To address the issue and improve efficiency for their current operations, some fleets are turning to digital data-sharing strategies to streamline their access to running costs and drivability records. Whether you’re considering where to put electric vehicle chargers or finding the ideal location for another depot to avoid deadhead miles, fleets can utilize current technology to:
- Map the data landscape
- Capitalize on the benefits of centralizing data
- Illustrate proofs of concept
Let’s uncover how leveraging a fleet’s data through digital platforms can boost their efficiency.
Increase mileage and revenue
A big challenge still faced by almost every trucking company worldwide is deadheading. But monitoring mileage developments and waiting times at loading stations in one data hub and strategically deploying trucks can transform capacity usage and profits.
Trucking companies can calculate the real price per mile driven by leveraging data to evaluate empty versus full mileage, paid versus unpaid trips, and time for loading/unloading. They can also review the load profitability per customer, commodity, trade lane, etc.
With a clear picture of the best-performing routes, logistics planners can start thinking more strategically, moving trucks to locations with more orders: They can consider distributing orders between fleet and subcontractors based on the price per kilometer, optimally allocating their fleet, and achieving a constant flow of profitable orders, high utilization, and scalability.
One way to do this is through automated tools like FleetMetrics, which can help truckers obtain a live view of their fleet, customers, and route performance in a user-friendly map to help select and distribute their next deliveries.
Decrease trucking direct costs
Reducing operating costs is a top priority for 89% of trucking companies in 2024. Fuel efficiency and optimal planning are two key areas to bring overheads down, two tactics that can be boosted by centralized data access.
In order of impact, cargo weight (45%), vehicle configuration (20%), driver behavior (15%), road gradient (10%), traffic speed (5%), and weather (4%) all drive up fuel costs. While things like weight, traffic speed, and weather are out of truckers’ control, driving technique and contingency planning can help avoid fuel-consuming trips.
For example, if you are due terrible weather, reschedule your trips. You can build flexibility into your schedule with dynamic routing, offering wider delivery windows, and creating a pool of drivers who can quickly fill in for unexpected vacancies in key locations.
Read more: Gaskins: Cut operating costs with data analytics
Advanced scheduling software and telematics that tell you where your assets are in real time allow you to proactively adjust agendas accordingly.
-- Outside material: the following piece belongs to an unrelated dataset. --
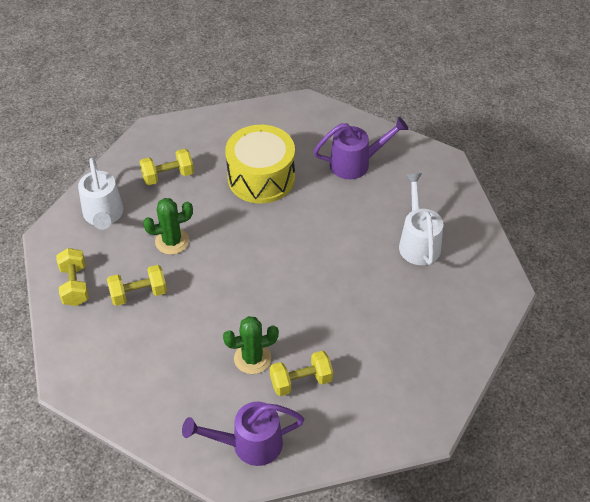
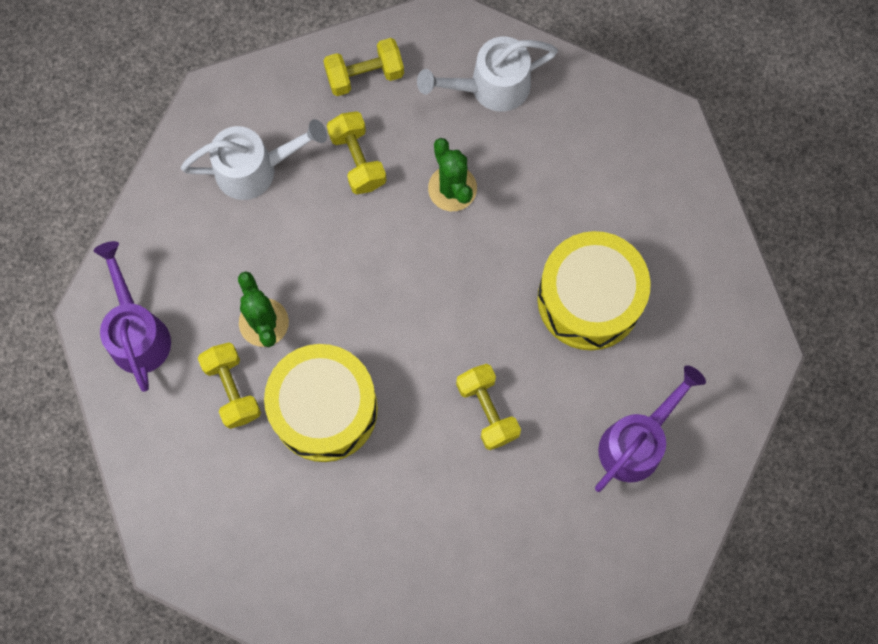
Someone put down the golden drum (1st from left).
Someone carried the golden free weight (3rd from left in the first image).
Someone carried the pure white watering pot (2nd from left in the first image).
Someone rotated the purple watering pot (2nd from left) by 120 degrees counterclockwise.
It’s important that these updates are shared with drivers, either via built-in systems or driver mobile apps, in a user-friendly format that doesn’t distract them from their journey. Integrating scheduling with driver availability and delivery assignment helps trucking companies comply with the latest ELD mandate.
Additionally, fleets can track vehicle health data, reducing their maintenance costs by bringing trucks into the shop before they have to be serviced on the road.
Automate back-office activities
Finally, trucking companies can decrease the gap between gross and net profit with automated reporting, scheduling, and driver salary compilations.
Let’s say it takes on average 30 minutes to load a truck. That’s four trucks in and out within two hours, continuously loading and unloading at the warehouse or dock. But if a particular delivery is taking an extra 20 minutes to pack, any deliveries scheduled after this one will run 20 minutes behind.
There are lots of parameters to consider when scheduling deliveries, from load complexity and time of day to traffic, weather, and driver availability. This causes a huge headache for logistics planners, and constantly returning to the drawing board can get exceedingly tedious. Automated planning software optimizes driver routes, minimizes wasted time, and reduces the need for manual repetition. This translates to fewer labor hours needed for scheduling and being on the road.
Moreover, when the need for manual data entry and analysis is eliminated, whether that’s in scheduling, reporting, or payroll calculations, logistics teams free up their time. They can enjoy accurate reports and correct driver pay, leading to fewer financial discrepancies and costly delays. Their extra availability can then be used for more strategic — and less monotonous — tasks, from analyzing competitors' packages and devising competitive long-term financial plans to exploring new technologies and optimizing their fleet.
All in all, leveraging data with advanced planning and analytics software can help trucking companies optimize routes, improve truck utilization, and reduce costs, boosting revenue. Additionally, streamlined back-office operations through automated data analysis enhance efficiency, freeing up staff for strategic tasks, and cultivating a more competitive and fulfilling work environment.